▶ **To do**
Return every line below that contains the word "hogy".

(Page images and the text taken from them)
=== Begin Enclosure ===
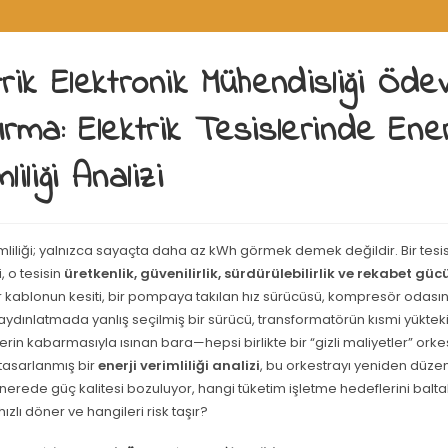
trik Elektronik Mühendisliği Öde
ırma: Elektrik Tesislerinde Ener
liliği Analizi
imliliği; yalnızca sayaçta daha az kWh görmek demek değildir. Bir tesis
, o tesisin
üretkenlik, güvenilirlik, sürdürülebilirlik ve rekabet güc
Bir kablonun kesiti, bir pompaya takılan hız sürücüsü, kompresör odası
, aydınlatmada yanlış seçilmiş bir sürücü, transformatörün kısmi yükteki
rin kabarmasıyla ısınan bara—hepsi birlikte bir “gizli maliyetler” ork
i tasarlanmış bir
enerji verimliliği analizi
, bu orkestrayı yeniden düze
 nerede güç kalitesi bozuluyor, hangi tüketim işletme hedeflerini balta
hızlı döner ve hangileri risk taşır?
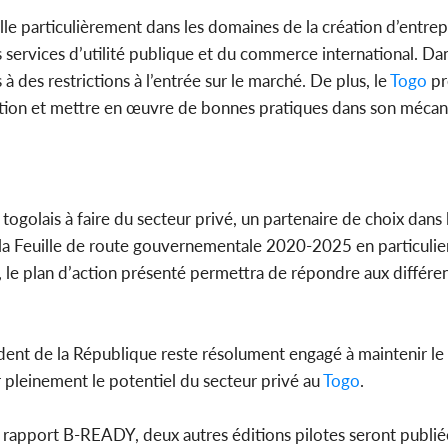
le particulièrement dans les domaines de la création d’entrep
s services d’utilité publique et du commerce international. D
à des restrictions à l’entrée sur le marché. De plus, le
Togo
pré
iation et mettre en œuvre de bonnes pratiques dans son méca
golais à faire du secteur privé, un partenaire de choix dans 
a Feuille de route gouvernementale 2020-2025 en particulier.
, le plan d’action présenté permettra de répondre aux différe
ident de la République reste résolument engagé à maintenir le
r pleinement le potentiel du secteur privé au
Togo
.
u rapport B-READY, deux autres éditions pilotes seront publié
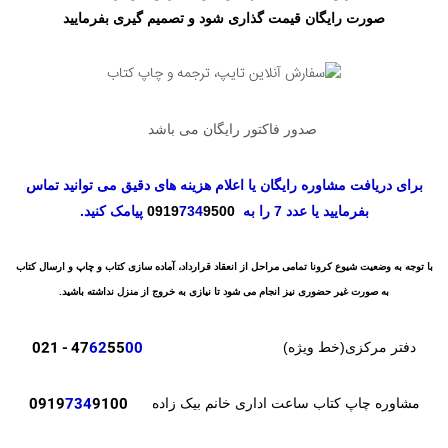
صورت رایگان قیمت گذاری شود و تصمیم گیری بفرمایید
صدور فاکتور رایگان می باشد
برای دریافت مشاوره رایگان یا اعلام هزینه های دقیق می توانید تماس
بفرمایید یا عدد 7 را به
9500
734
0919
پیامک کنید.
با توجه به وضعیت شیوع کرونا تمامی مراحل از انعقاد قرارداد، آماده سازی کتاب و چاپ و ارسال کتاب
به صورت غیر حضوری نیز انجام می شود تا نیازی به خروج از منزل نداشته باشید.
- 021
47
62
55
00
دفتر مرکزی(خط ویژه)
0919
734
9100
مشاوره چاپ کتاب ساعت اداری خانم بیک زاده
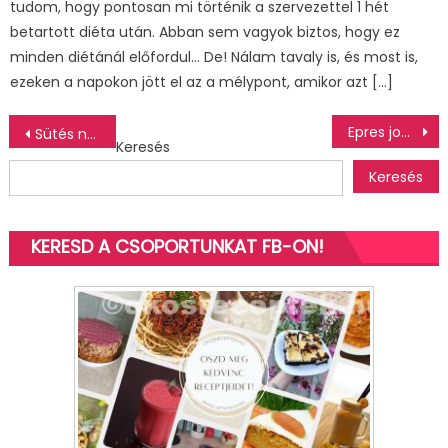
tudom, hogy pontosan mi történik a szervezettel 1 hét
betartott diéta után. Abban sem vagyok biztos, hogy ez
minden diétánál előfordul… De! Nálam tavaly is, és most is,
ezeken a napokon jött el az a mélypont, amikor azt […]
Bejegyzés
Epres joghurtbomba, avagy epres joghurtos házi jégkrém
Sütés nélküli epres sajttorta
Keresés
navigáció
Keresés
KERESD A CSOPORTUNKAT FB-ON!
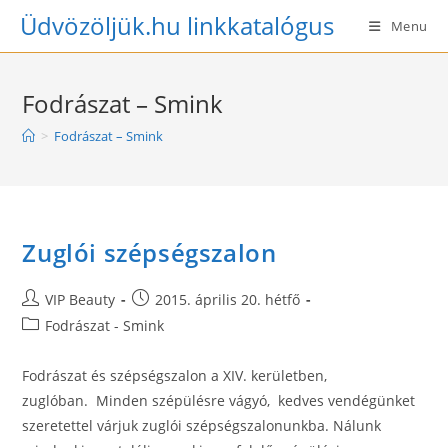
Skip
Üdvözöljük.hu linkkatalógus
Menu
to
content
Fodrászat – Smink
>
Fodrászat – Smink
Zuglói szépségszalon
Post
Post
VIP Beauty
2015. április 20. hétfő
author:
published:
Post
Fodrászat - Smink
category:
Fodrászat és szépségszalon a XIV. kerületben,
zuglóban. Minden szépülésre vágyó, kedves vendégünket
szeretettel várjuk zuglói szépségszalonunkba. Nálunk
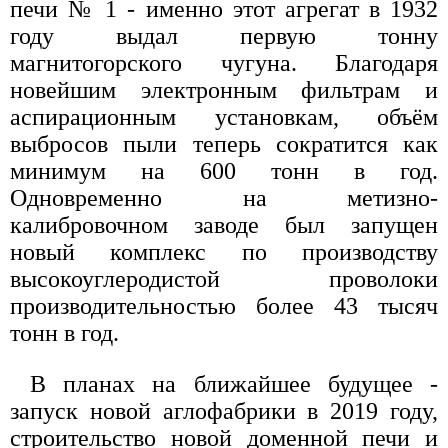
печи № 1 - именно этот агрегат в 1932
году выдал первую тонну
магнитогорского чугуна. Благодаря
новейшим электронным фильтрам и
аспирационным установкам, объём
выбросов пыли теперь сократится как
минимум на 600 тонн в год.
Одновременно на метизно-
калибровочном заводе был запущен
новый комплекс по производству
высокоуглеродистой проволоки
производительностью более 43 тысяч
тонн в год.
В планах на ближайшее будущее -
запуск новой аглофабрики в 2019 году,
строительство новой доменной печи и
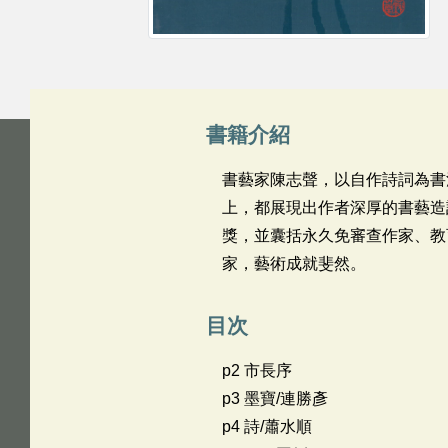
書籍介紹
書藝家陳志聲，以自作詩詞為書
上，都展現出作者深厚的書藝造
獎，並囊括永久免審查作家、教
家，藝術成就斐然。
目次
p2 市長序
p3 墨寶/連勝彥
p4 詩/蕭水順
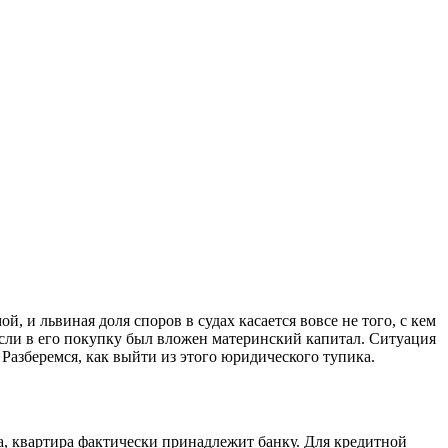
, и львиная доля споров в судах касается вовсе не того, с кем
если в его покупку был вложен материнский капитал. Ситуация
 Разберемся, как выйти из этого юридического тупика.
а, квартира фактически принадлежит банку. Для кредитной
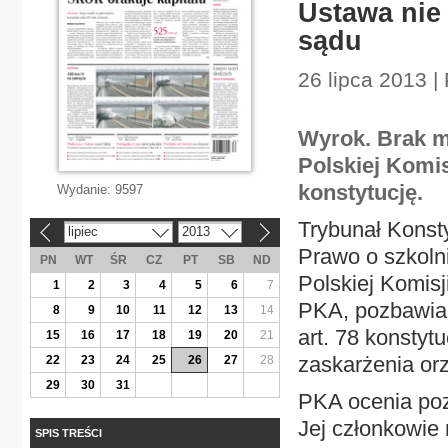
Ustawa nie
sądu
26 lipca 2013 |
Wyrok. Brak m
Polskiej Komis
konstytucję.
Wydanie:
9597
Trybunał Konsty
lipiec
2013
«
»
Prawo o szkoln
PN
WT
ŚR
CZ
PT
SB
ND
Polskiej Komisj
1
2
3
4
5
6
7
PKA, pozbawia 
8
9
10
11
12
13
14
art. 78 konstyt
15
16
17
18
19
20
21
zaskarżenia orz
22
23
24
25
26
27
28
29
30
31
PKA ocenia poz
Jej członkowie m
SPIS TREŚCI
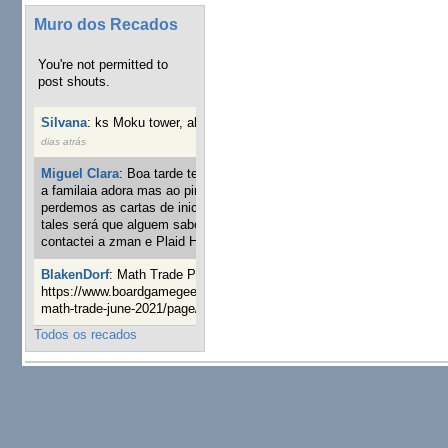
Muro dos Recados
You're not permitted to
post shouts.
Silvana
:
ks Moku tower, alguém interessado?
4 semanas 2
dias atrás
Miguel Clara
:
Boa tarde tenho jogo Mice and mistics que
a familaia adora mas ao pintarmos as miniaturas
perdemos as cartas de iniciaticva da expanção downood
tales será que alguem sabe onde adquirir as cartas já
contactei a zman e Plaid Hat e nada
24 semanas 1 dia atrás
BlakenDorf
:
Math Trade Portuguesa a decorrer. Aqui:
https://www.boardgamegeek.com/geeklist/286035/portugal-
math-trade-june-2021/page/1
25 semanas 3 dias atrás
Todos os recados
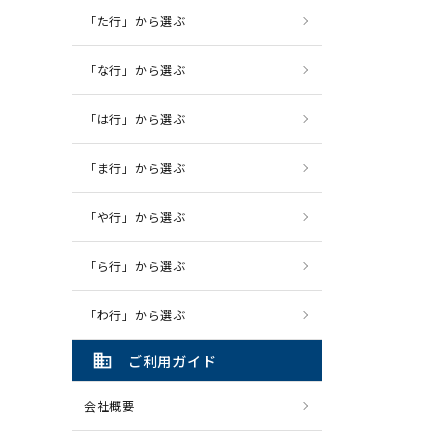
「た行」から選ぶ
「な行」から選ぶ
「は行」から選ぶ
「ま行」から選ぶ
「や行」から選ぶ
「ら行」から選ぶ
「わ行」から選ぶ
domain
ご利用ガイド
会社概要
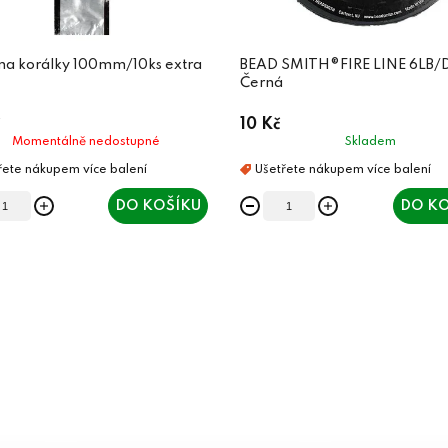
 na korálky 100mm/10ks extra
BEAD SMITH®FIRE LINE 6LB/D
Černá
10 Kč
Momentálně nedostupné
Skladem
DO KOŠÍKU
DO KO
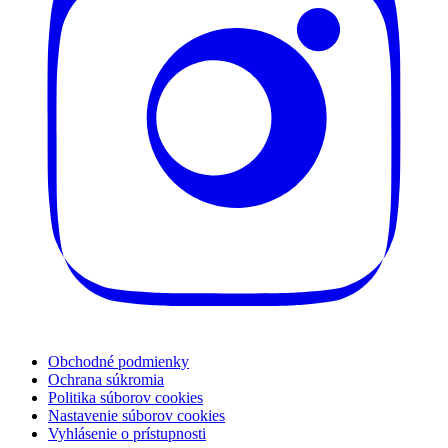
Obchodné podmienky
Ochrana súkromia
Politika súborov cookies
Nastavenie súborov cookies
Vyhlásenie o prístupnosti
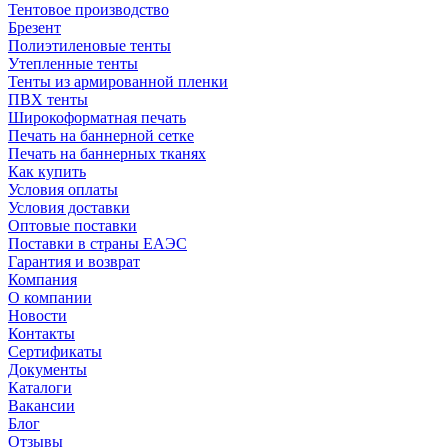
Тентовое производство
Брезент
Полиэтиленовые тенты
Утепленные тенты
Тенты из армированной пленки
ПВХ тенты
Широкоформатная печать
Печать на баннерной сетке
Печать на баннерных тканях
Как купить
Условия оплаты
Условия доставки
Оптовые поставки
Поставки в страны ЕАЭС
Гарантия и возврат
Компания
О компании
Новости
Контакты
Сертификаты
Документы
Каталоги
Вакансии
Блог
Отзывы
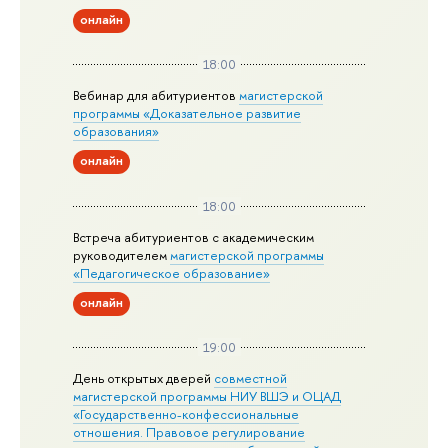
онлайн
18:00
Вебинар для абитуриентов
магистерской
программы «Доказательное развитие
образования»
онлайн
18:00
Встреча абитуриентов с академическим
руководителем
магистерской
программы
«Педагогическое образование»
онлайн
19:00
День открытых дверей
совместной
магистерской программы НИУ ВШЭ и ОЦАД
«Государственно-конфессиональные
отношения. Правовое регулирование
=== End Enclosure ===
▶ **Written response**
tudom, hogy pontosan mi történik a szervezettel 1 hét
betartott diéta után. Abban sem vagyok biztos, hogy ez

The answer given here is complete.